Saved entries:
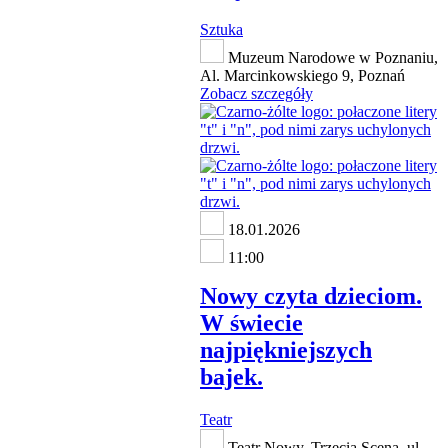
Sztuka
Muzeum Narodowe w Poznaniu,
Al. Marcinkowskiego 9, Poznań
Zobacz szczegóły
18.01.2026
11:00
Nowy czyta dzieciom.
W świecie
najpiękniejszych
bajek.
Teatr
Teatr Nowy, Trzecia Scena, ul.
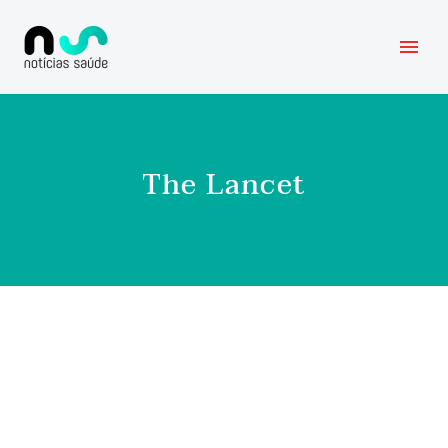
The Lancet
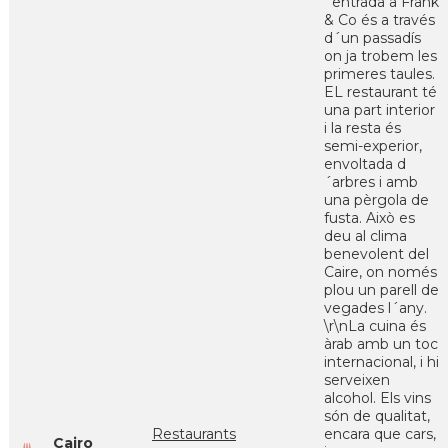
´entrada a Frank
& Co és a través
d´un passadís
on ja trobem les
primeres taules.
EL restaurant té
una part interior
i la resta és
semi-experior,
envoltada d
´arbres i amb
una pèrgola de
fusta. Això es
deu al clima
benevolent del
Caire, on només
plou un parell de
vegades l´any.
\r\nLa cuina és
àrab amb un toc
internacional, i hi
serveixen
alcohol. Els vins
són de qualitat,
Restaurants
encara que cars,
Cairo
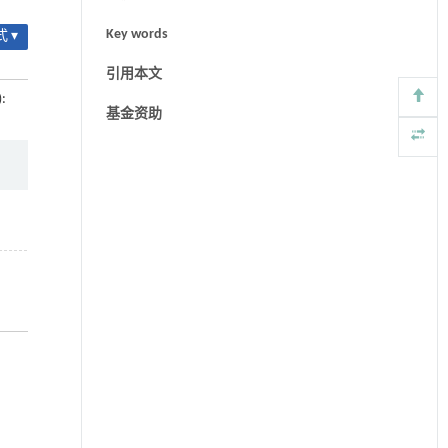
Key words
 ▾
引用本文
):
基金资助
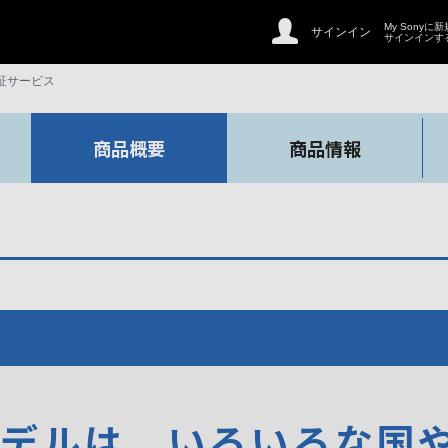
My Sonyに
サインイン
サインインす
証サービス
商品概要
商品情報
モデルは、いろいろな国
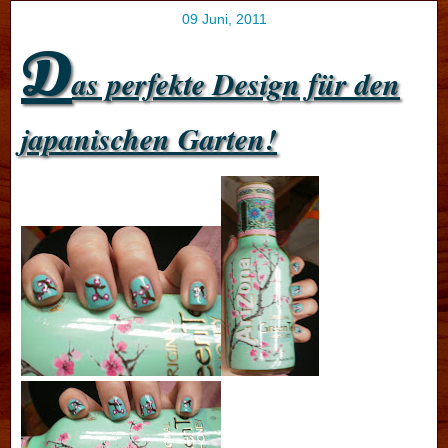
09 Juni, 2011
D
as perfekte Design für den
japanischen Garten!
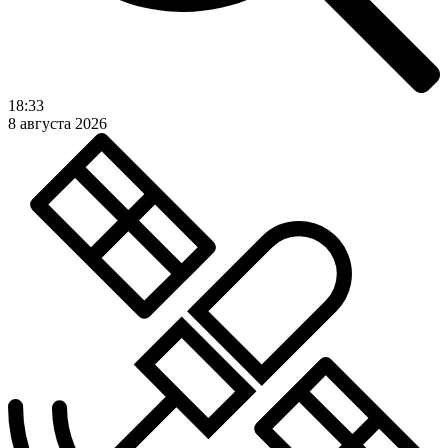
18:33
8 августа 2026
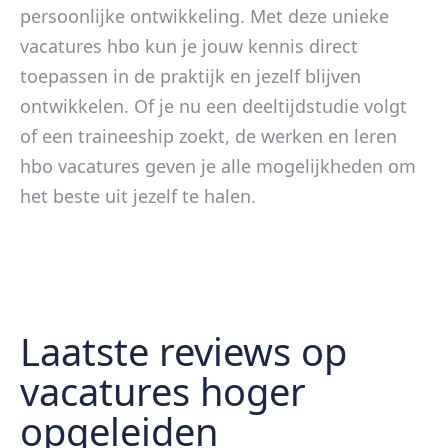
persoonlijke ontwikkeling. Met deze unieke
vacatures hbo kun je jouw kennis direct
toepassen in de praktijk en jezelf blijven
ontwikkelen. Of je nu een deeltijdstudie volgt
of een traineeship zoekt, de werken en leren
hbo vacatures geven je alle mogelijkheden om
het beste uit jezelf te halen.
Laatste reviews op
vacatures hoger
opgeleiden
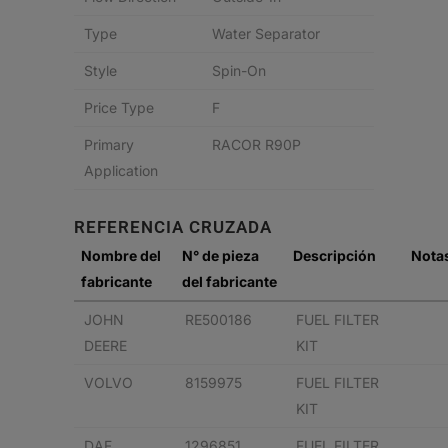
Type
Water Separator
Style
Spin-On
Price Type
F
Primary
RACOR R90P
Application
REFERENCIA CRUZADA
Nombre del
N° de pieza
Descripción
Nota
fabricante
del fabricante
JOHN
RE500186
FUEL FILTER
DEERE
KIT
VOLVO
8159975
FUEL FILTER
KIT
DAF
1296851
FUEL FILTER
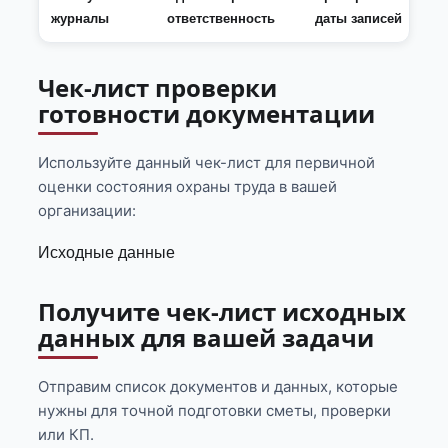
журналы
ответственность
даты записей
Чек-лист проверки
готовности документации
Используйте данный чек-лист для первичной
оценки состояния охраны труда в вашей
организации:
Исходные данные
Получите чек-лист исходных
данных для вашей задачи
Отправим список документов и данных, которые
нужны для точной подготовки сметы, проверки
или КП.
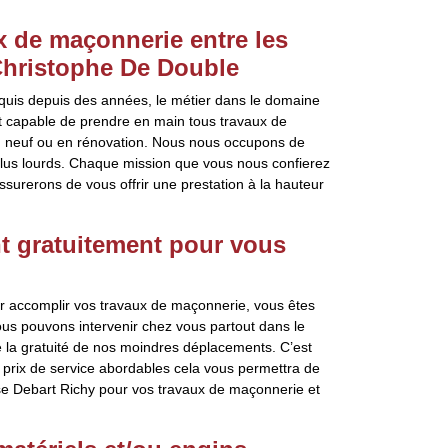
x de maçonnerie entre les
Christophe De Double
cquis depuis des années, le métier dans le domaine
t capable de prendre en main tous travaux de
en neuf ou en rénovation. Nous nous occupons de
 plus lourds. Chaque mission que vous nous confierez
ssurerons de vous offrir une prestation à la hauteur
t gratuitement pour vous
r accomplir vos travaux de maçonnerie, vous êtes
ous pouvons intervenir chez vous partout dans le
e la gratuité de nos moindres déplacements. C’est
prix de service abordables cela vous permettra de
rise Debart Richy pour vos travaux de maçonnerie et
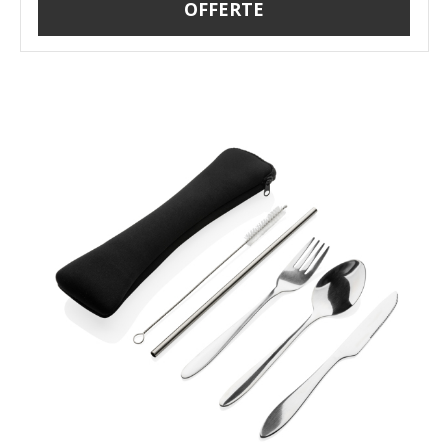
OFFERTE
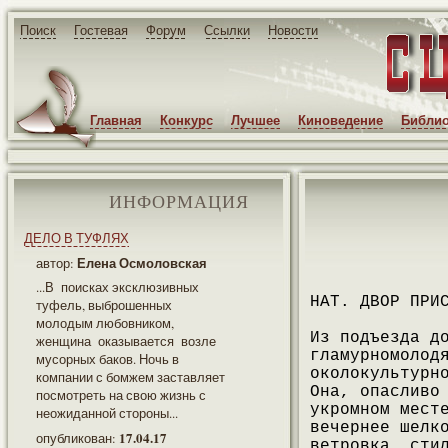
Поиск
Гостевая
Форум
Ссылки
Новости
Главная
Конкурс
Лучшее
Киноведение
Библио
ИНФОРМАЦИЯ
ДЕЛО В ТУФЛЯХ
Елена Осмоловская
автор:
...В поисках эксклюзивных
НАТ. ДВОР ПРИ
туфель, выброшенных
молодым любовником,
Из подъезда д
женщина оказывается возле
гламурномолод
мусорных баков. Ночь в
околокультурн
компании с бомжем заставляет
Она, опасливо
посмотреть на свою жизнь с
укромном мест
неожиданной стороны...
вечернее шелк
17.04.17
опубликован:
ветровка, сти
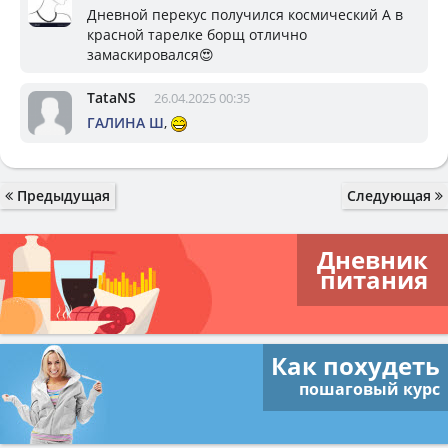
Дневной перекус получился космический А в
красной тарелке борщ отлично
замаскировался😍
TataNS
26.04.2025 00:35
ГАЛИНА Ш
,
Предыдущая
Следующая
Дневник
питания
Как похудеть
пошаговый курс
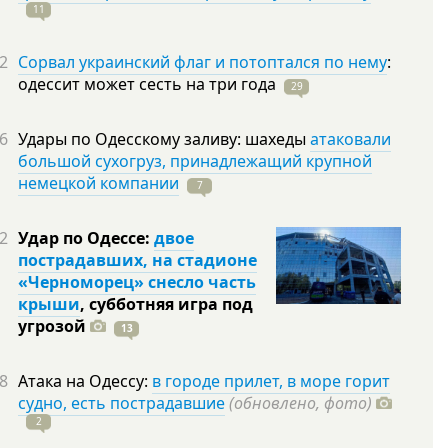
11
2
Сорвал украинский флаг и потоптался по нему
:
одессит может сесть на три
года
29
6
Удары по Одесскому заливу: шахеды
атаковали
большой сухогруз, принадлежащий крупной
немецкой компании
7
2
Удар по Одессе:
двое
пострадавших, на стадионе
«Черноморец» снесло часть
крыши
, субботняя игра под
угрозой
13
8
Атака на Одессу:
в городе прилет, в море горит
судно, есть пострадавшие
(обновлено, фото)
2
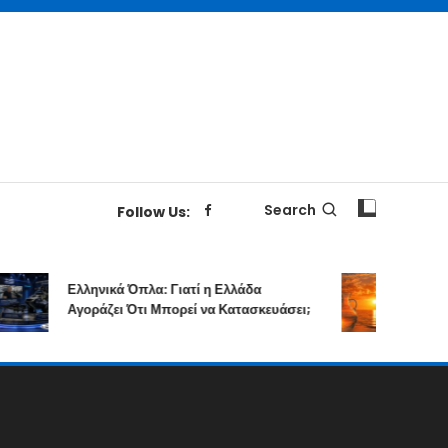
Search
Follow Us:
Ελληνικά Όπλα: Γιατί η Ελλάδα
Επιτολή 
Αγοράζει Ότι Μπορεί να Κατασκευάσει;
Δημιουρ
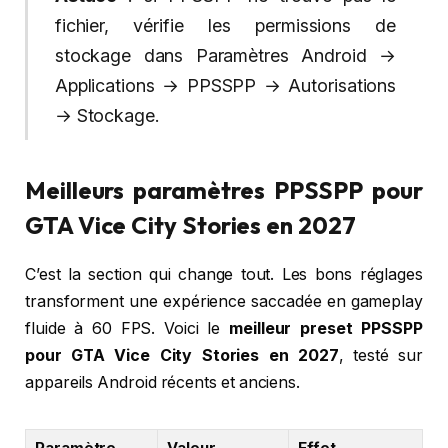
fichier, vérifie les permissions de
stockage dans Paramètres Android →
Applications → PPSSPP → Autorisations
→ Stockage.
Meilleurs paramètres PPSSPP pour
GTA Vice City Stories en 2027
C’est la section qui change tout. Les bons réglages
transforment une expérience saccadée en gameplay
fluide à 60 FPS. Voici le
meilleur preset PPSSPP
pour GTA Vice City Stories en 2027
, testé sur
appareils Android récents et anciens.
Paramètre
Valeur
Effet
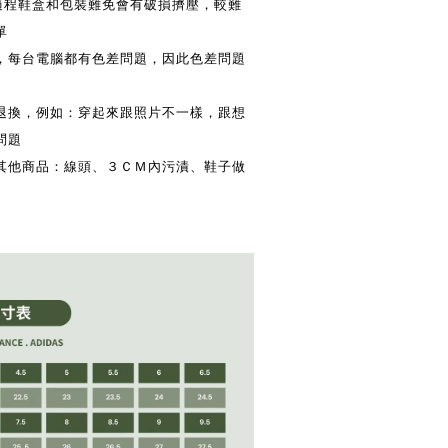
送過程鞋盒和包裝難免會有破損擠壓，較難
單
換，每台電腦都有色差問題，因此色差問題
供退換，例如：穿起來跟照片不一樣，跟想
問題
換其他商品：線頭、３ＣＭ內污漬、鞋子做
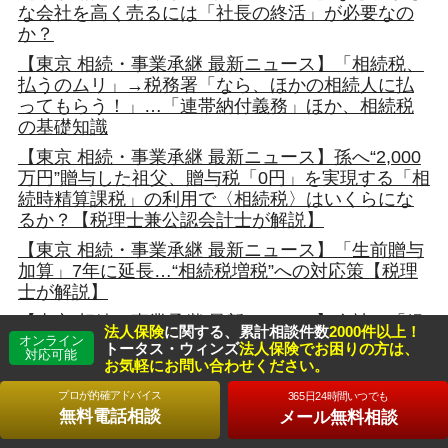
な会社を高く売るには「社長の終活」が必要なの
か？
【東京 相続・事業承継 最新ニュース】「相続税、
払うのムリ」→税務署「なら、ほかの相続人に払
ってもらう！」…「連帯納付義務」ほか、相続税
の基礎知識
【東京 相続・事業承継 最新ニュース】孫へ“2,000
万円”贈与した祖父、贈与税「0円」を実現する「相
続時精算課税」の利用で〈相続税〉はいくらにな
るか？【税理士兼公認会計士が解説】
【東京 相続・事業承継 最新ニュース】「生前贈与
加算」7年に延長…“相続税増税”への対応策【税理
士が解説】
【東京 相続・事業承継 最新ニュース】会社の「経
法人保険
に関する、累計相談件数
2000件以上！
営権を譲渡する」方法、3つ…税理士が「事業承継
オンライン
トータス・ウィンズ
法人保険でお困りの方は、
対応可能
の進め方」を簡潔解説
お気軽にお問い合わせください。
【東京 相続・事業承継 最新ニュース】税務署「ペ
プロが的確アドバイス
365日24時間いつでも
ナルティを課します」「申告が必要なんて知らな
無料電話相談
メール無料相談
かった…」“4つの重税リスク”も。知らないと“大損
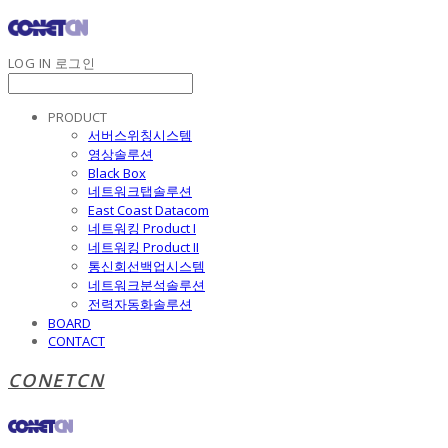
LOG IN
로그인
PRODUCT
서버스위칭시스템
영상솔루션
Black Box
네트워크탭솔루션
East Coast Datacom
네트워킹 Product I
네트워킹 Product II
통신회선백업시스템
네트워크분석솔루션
전력자동화솔루션
BOARD
CONTACT
CONETCN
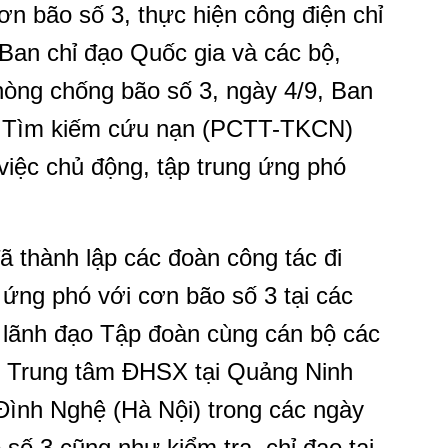
ơn bão số 3, thực hiện công điện chỉ
Ban chỉ đạo Quốc gia và các bộ,
hòng chống bão số 3, ngày 4/9, Ban
 - Tìm kiếm cứu nạn (PCTT-TKCN)
iệc chủ động, tập trung ứng phó
ã thành lập các đoàn công tác đi
 ứng phó với cơn bão số 3 tại các
 lãnh đạo Tập đoàn cùng cán bộ các
i Trung tâm ĐHSX tại Quảng Ninh
Đình Nghệ (Hà Nội) trong các ngày
 số 3 cũng như kiểm tra, chỉ đạo tại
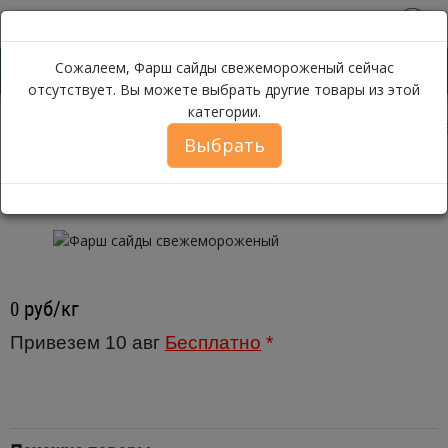
0
Сожалеем, Фарш сайды свежемороженый сейчас
отсутствует. Вы можете выбрать другие товары из этой
категории.
Фарш сайды с
Каталог
Рыба
Свежемороженая рыба
Выбрать
Фарш сайды свежемороженый ~
700 гр.
руб/кг
0
Привезем 10 авг
Бесплатно
*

> [About this task] Whenever the string "City" shows up in a line above, copy that line.

> [Output of the exercise]
GTA Vice City Stories en 2027
pour GTA Vice City Stories en 2027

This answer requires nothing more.